### Excerpted data
=== Section Start ===
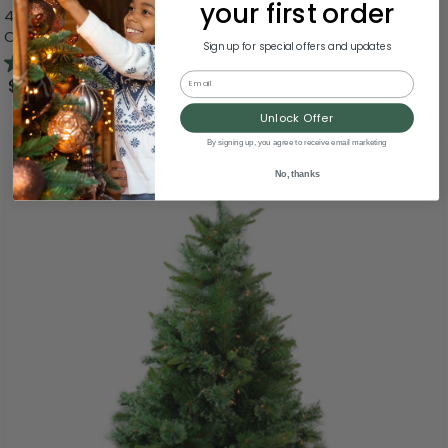
your first order
4.5' Pre-Lit Full Ashcroft Cashmere Pine Artificial
Christmas Tree, Warm Clear LED Lights
Sign up for special offers and updates
4.7
(29)
Email
$182.99
Unlock Offer
By signing up, you agree to receive email marketing
No, thanks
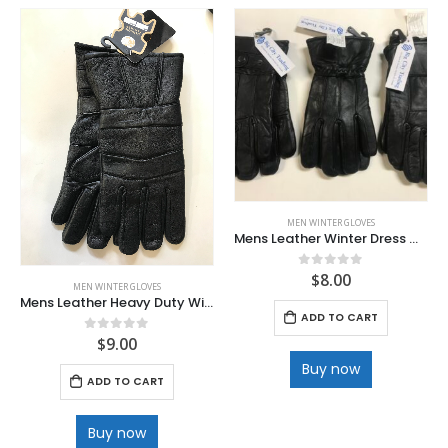
MEN WINTER GLOVES
Mens Leather Winter Dress Gloves
$
8.00
0
out of 5
MEN WINTER GLOVES
Mens Leather Heavy Duty Winter Gloves
ADD TO CART
$
9.00
0
out of 5
Buy now
ADD TO CART
Buy now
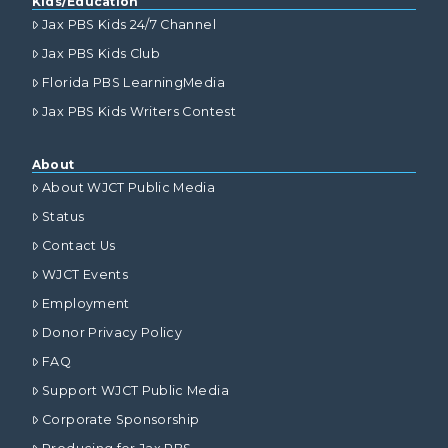
Kids/Education
Jax PBS Kids 24/7 Channel
Jax PBS Kids Club
Florida PBS LearningMedia
Jax PBS Kids Writers Contest
About
About WJCT Public Media
Status
Contact Us
WJCT Events
Employment
Donor Privacy Policy
FAQ
Support WJCT Public Media
Corporate Sponsorship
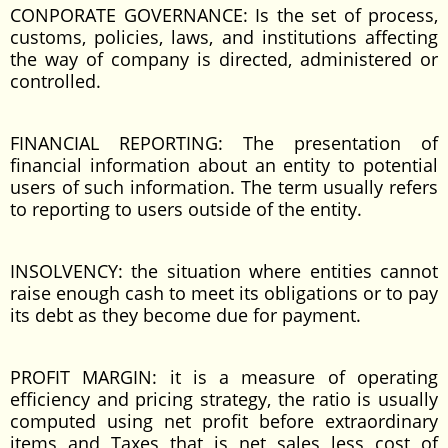
CONPORATE GOVERNANCE: Is the set of process,
customs, policies, laws, and institutions affecting
the way of company is directed, administered or
controlled.
FINANCIAL REPORTING: The presentation of
financial information about an entity to potential
users of such information. The term usually refers
to reporting to users outside of the entity.
INSOLVENCY: the situation where entities cannot
raise enough cash to meet its obligations or to pay
its debt as they become due for payment.
PROFIT MARGIN: it is a measure of operating
efficiency and pricing strategy, the ratio is usually
computed using net profit before extraordinary
items and Taxes that is net sales less cost of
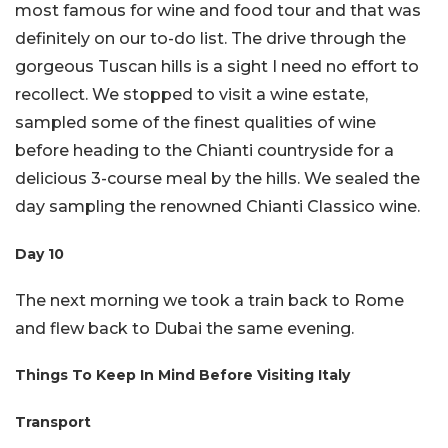
most famous for wine and food tour and that was
definitely on our to-do list. The drive through the
gorgeous Tuscan hills is a sight I need no effort to
recollect. We stopped to visit a wine estate,
sampled some of the finest qualities of wine
before heading to the Chianti countryside for a
delicious 3-course meal by the hills. We sealed the
day sampling the renowned Chianti Classico wine.
Day 10
The next morning we took a train back to Rome
and flew back to Dubai the same evening.
Things To Keep In Mind Before Visiting Italy
Transport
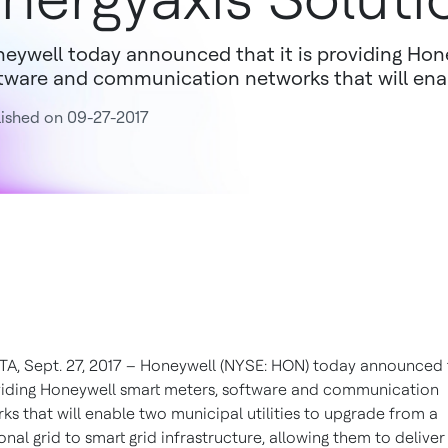
eywell today announced that it is providing Hon
tware and communication networks that will enabl
ished on 09-27-2017
A, Sept. 27, 2017 – Honeywell (NYSE: HON) today announced t
viding Honeywell smart meters, software and communication
ks that will enable two municipal utilities to upgrade from a
ional grid to smart grid infrastructure, allowing them to deliver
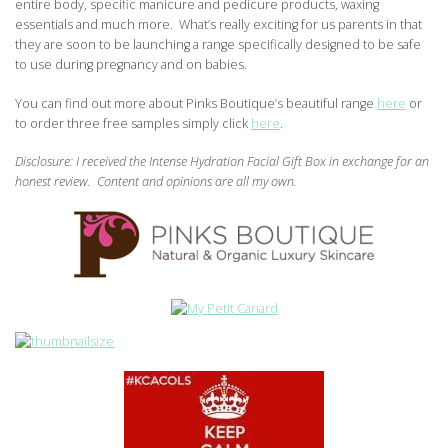
entire body, specific manicure and pedicure products, waxing
essentials and much more. What’s really exciting for us parents in that
they are soon to be launching a range specifically designed to be safe
to use during pregnancy and on babies.
You can find out more about Pinks Boutique’s beautiful range
here
or
to order three free samples simply click
here
.
Disclosure: I received the Intense Hydration Facial Gift Box
in exchange for an
honest review. Content and opinions are all my own.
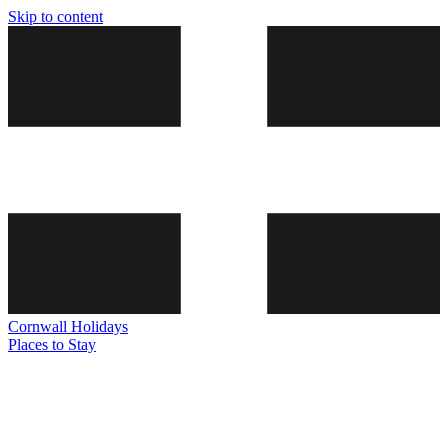
Skip to content
Cornwall
Holidays
Places to Stay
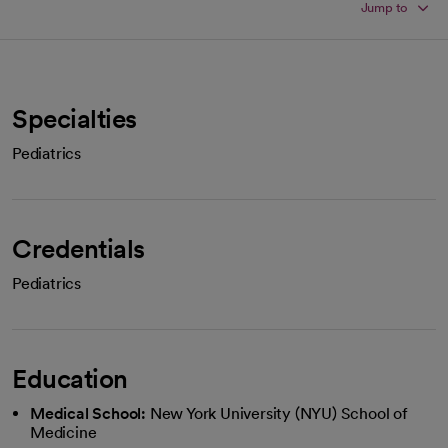
Jump to
Specialties
Pediatrics
Credentials
Pediatrics
Education
Medical School:
New York University (NYU) School of
Medicine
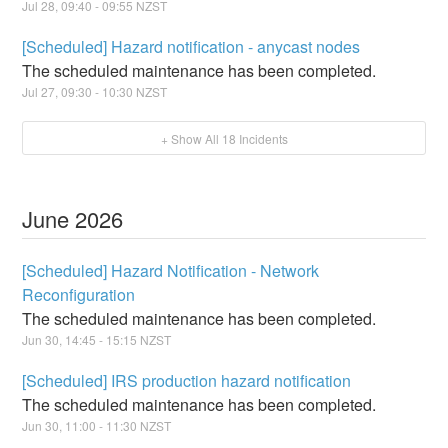
Jul
28
,
09:40
-
09:55
NZST
[Scheduled] Hazard notification - anycast nodes
The scheduled maintenance has been completed.
Jul
27
,
09:30
-
10:30
NZST
+ Show All
18
Incidents
June
2026
[Scheduled] Hazard Notification - Network
Reconfiguration
The scheduled maintenance has been completed.
Jun
30
,
14:45
-
15:15
NZST
[Scheduled] IRS production hazard notification
The scheduled maintenance has been completed.
Jun
30
,
11:00
-
11:30
NZST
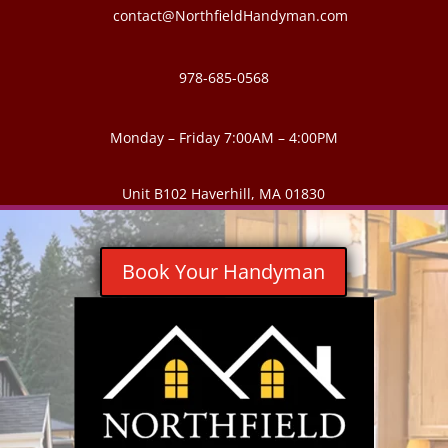
contact@NorthfieldHandyman.com
978-685-0568
Monday – Friday 7:00AM – 4:00PM
Unit B102 Haverhill, MA 01830
Book Your Handyman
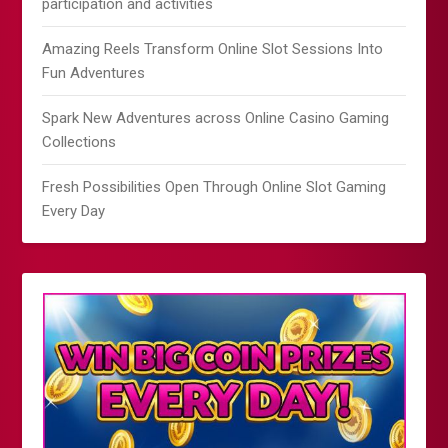
participation and activities
Amazing Reels Transform Online Slot Sessions Into
Fun Adventures
Spark New Adventures across Online Casino Gaming
Collections
Fresh Possibilities Open Through Online Slot Gaming
Every Day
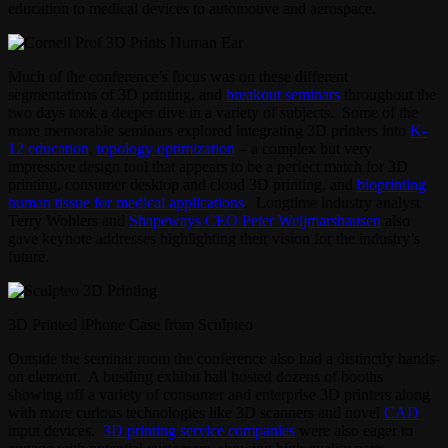
education to medical devices to automotive and aerospace.
Much of the conference’s focus was on these different
segmentations of 3D printing, and
breakout seminars
throughout the
two days took a deeper dive in a variety of subjects. Some of the
more memorable seminars explored integrating 3D printers into
K-
12 education
,
topology optimization
– a complex but very
impressive design tool that appears to be a perfect match for 3D
printing, consumer desktop and cloud 3D printing, and
bioprinting
human tissue for medical applications
. Longtime industry analyst
Terry Wohlers and
Shapeways CEO Peter Weijmarshausen
also
gave keynote addresses highlighting their vision for the industry’s
future.
3D Printed iPhone Case from Sculpteo
Outside the seminar room the conference also had a distinctly hands-
on element. A bustling exhibit hall hosted dozens of booths
showing off a variety of consumer and enterprise 3D printers along
with more curious technologies like 3D scanners and novel
CAD
input devices.
3D printing service companies
were also eager to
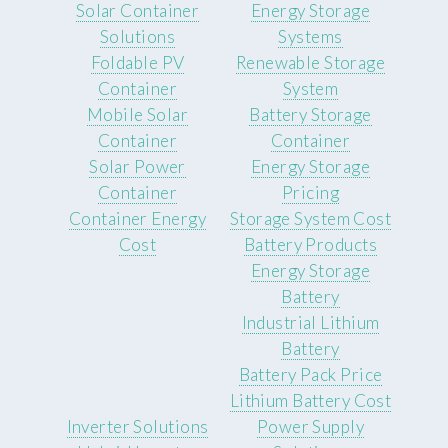
Solar Container
Energy Storage
Solutions
Systems
Foldable PV
Renewable Storage
Container
System
Mobile Solar
Battery Storage
Container
Container
Solar Power
Energy Storage
Container
Pricing
Container Energy
Storage System Cost
Cost
Battery Products
Energy Storage
Battery
Industrial Lithium
Battery
Battery Pack Price
Lithium Battery Cost
Inverter Solutions
Power Supply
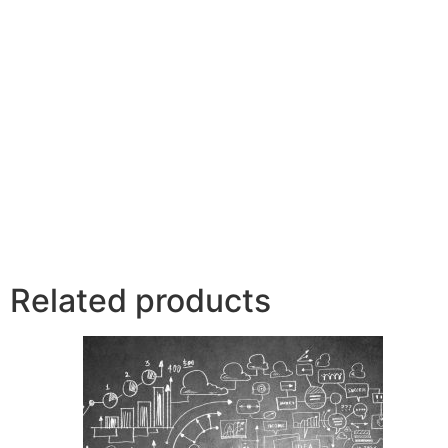
Related products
=== Section End ===
### Task brief
Scan the entries and show every line in which the word "Kids" is found.

### Written response
Kids/Education
Jax PBS Kids 24/7 Channel
Jax PBS Kids Club
Jax PBS Kids Writers Contest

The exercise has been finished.